When thinking about this problem I wonder if it is because somehow, within myself I am deciding to remember what my subconscious thinks is important and simply discarding everything else. I don’t remember people’s names sometimes because I don’t care about them. Can this be true? I have no idea, I am not even sure I believe in this shaky hidden spectre that we call the ‘subconscious’, it is a being that by it’s very nature we cannot know it or see it, and yet it can control us somehow. Like a convenient scapegoat puppet master we can blame our subconscious for all our failings. But, as usual, I digress…
Another frustrating thing with memory is it’s complete lack of accuracy. For example, some of my earliest memories are now memories of memories of memories ad infinitum. I can, at least I think I can, remember being weighed as a naked squirming baby in the cold tin bowl of a weighing machine. I have no idea if this is in any way a real memory. Maybe I remembered something like it when I was 3 or 4, and then remembered remembering it later!
So what has this got to do with Science Fiction? My memory obviously doesn’t serve me well, but I think that I was taken with puppet shows in the 1960s like Fireball XL5 and the Thunderbirds when I was pretty small. And I think the moon landings had a big effect on me; my memory tells me we watched the white clad astronauts bouncing in the moon dust on a flickery TV at school. Later still Wednesday night was always a thrill for my brother and I as we got to walk around the corner and watch Star Trek on my Aunt’s colour television. Our TV was a black and white set with no remote control. Imagine that now, only 3 channels and you had to get out of your seat to turn it over! Gosh how I show my age…

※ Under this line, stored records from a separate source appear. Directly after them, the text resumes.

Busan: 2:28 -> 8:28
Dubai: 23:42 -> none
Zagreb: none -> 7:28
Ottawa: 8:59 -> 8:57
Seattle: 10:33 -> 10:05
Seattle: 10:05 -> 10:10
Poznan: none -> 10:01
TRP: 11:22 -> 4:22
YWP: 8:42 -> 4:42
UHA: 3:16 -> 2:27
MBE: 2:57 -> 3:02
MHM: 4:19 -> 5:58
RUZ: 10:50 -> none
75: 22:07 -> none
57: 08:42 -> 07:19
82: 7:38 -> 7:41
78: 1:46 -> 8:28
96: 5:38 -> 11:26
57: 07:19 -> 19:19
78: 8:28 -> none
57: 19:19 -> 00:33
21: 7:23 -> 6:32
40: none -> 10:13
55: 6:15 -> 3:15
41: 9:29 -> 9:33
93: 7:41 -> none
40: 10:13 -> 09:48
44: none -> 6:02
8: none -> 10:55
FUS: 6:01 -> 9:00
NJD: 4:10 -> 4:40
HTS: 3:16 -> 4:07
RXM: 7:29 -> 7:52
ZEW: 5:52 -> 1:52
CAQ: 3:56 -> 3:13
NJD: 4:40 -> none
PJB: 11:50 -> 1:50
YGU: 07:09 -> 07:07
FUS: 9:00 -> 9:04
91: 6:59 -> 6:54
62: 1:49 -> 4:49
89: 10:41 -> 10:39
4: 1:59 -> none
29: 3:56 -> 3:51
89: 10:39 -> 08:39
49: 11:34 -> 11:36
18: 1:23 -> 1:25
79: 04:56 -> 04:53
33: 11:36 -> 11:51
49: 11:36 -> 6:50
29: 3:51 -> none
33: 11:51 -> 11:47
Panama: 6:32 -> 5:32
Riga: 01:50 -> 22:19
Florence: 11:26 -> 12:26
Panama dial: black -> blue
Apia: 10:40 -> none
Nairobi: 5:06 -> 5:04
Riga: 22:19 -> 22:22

After this I was bowled by things on the big wide silver screen. The cinema gave the ultimate escapist thrill. I can still almost feel the shudder of seeing the first massive imperial space cruiser appear in the opening scene of Star Wars. I remember looking upwards because I actually believed the spaceship was flying over me. Did I actually do that as a teenage boy, or is that a distorted memory of a memory?
I think what I loved about it, apart from the obvious romance of it all, was that SciFi allowed for all possibilities and pointed to fantastic futures where astonishing things would and could happen. Yes there might be an apocalypse or two, or some horrifying aliens, or wars to contend with but humanity would win out. We would exist with amazing technology and be enriched by discovery.
Of course the reality of life and the world never quite lives up to the imagined romance of the fiction. I remember thinking that when I grew up I would probably have a hover car and go on trips to the moon. However the reality is often just as astonishing. Star Trek for example had communicators and amazing computers. I sit here typing this on an iPad and the new IPhone takes orders by you speaking to it. We live in a post modern world of huge contradictions. Wars, poverty, conflict and the sickening inequality of capitalism depress me hugely. But at the same time I am still overjoyed and hooked by the thrill of the new. Still captivated by the romance of new discoveries and the possibilities that are flung at us from all sides.
How will I remember this time? Well probably with memories of memories. And I will measure it against the thrill and experience of my young daughter. Who knows what wonders she will behold in her life? What do you think?